A Ruby interface to the Meetup.com API.

Installation

gem install meetup_client

Quick Start Guide

This gem is a simple and easy-to-use interface to the Meetup.com API. The methods you can call with the gem are:

-categories

-checkins

-cities

-events

-open_events

-members

-messaging

-photos

-profiles

-rsvps

-streams

The parameters for each request have to be passed with a hash (i.e. { category: '1', city: 'London', country: 'GB', status: 'upcoming'} )

First, get a Meetup API key.

If you are using Rails, generate the meetup client initializer file by executing the following command

  rails generate meetup_client:install

The command above will generate an initializers/meetup_client.rb file with the following command:

MeetupClient.configure do |config|
  config.api_key = MEETUP_API_KEY
end

[Have a look at the Meetup API website for details about the API] check_api

Usage Examples

To get events in London about Arts & Culture

    params = { category: '1',
      city: 'London',
      country: 'GB',
      status: 'upcoming',
      format: 'json',
      page: '50'}
    meetup_api = MeetupApi.new
    events = meetup_api.open_events(params)

Any response will be exactly what the Meetup API returns.
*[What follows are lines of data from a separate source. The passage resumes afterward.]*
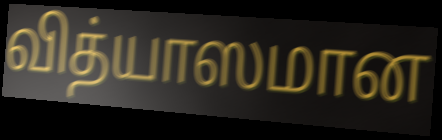
வித்யாஸமான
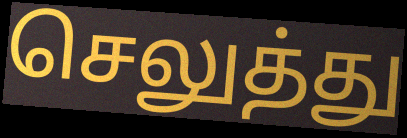
செலுத்து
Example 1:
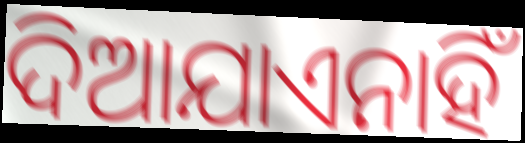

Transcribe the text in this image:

ଦିଆଯାଏନାହିଁ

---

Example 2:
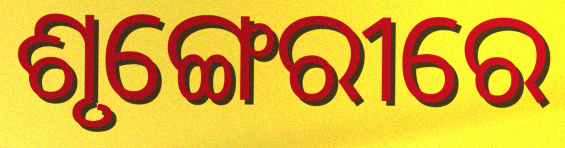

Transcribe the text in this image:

ଶୃଙ୍ଗେରୀରେ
In the case above, it will be a json containing a list of events.

If you want to perform a request without paramaters, an empty hash needs to be sent. i.e.:

  meetup_api = MeetupApi.new
  events = meetup_api.categories({})

Supported Ruby Versions

This library aims to support and is [tested against][travis] the following Ruby implementations:

  • Ruby 1.9.2
  • Ruby 1.9.3
  • Ruby 2.0.0

If something doesn't work on one of these interpreters, it's a bug.
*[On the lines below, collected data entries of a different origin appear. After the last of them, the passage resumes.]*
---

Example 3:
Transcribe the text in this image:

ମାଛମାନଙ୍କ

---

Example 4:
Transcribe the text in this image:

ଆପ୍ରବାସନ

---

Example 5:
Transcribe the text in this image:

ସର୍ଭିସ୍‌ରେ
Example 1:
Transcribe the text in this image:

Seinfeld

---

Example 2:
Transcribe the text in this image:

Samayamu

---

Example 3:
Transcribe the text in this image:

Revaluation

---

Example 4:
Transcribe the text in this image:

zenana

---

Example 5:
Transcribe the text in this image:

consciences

This library may inadvertently work (or seem to work) on other Ruby implementations, however support will only be provided for the versions listed above.

If you would like this library to support another Ruby version, you may volunteer to be a maintainer. Being a maintainer entails making sure all tests run and pass on that implementation. When something breaks on your implementation, you will be responsible for providing patches in a timely fashion. If critical issues for a particular implementation exist at the time of a major release, support for that Ruby version may be dropped.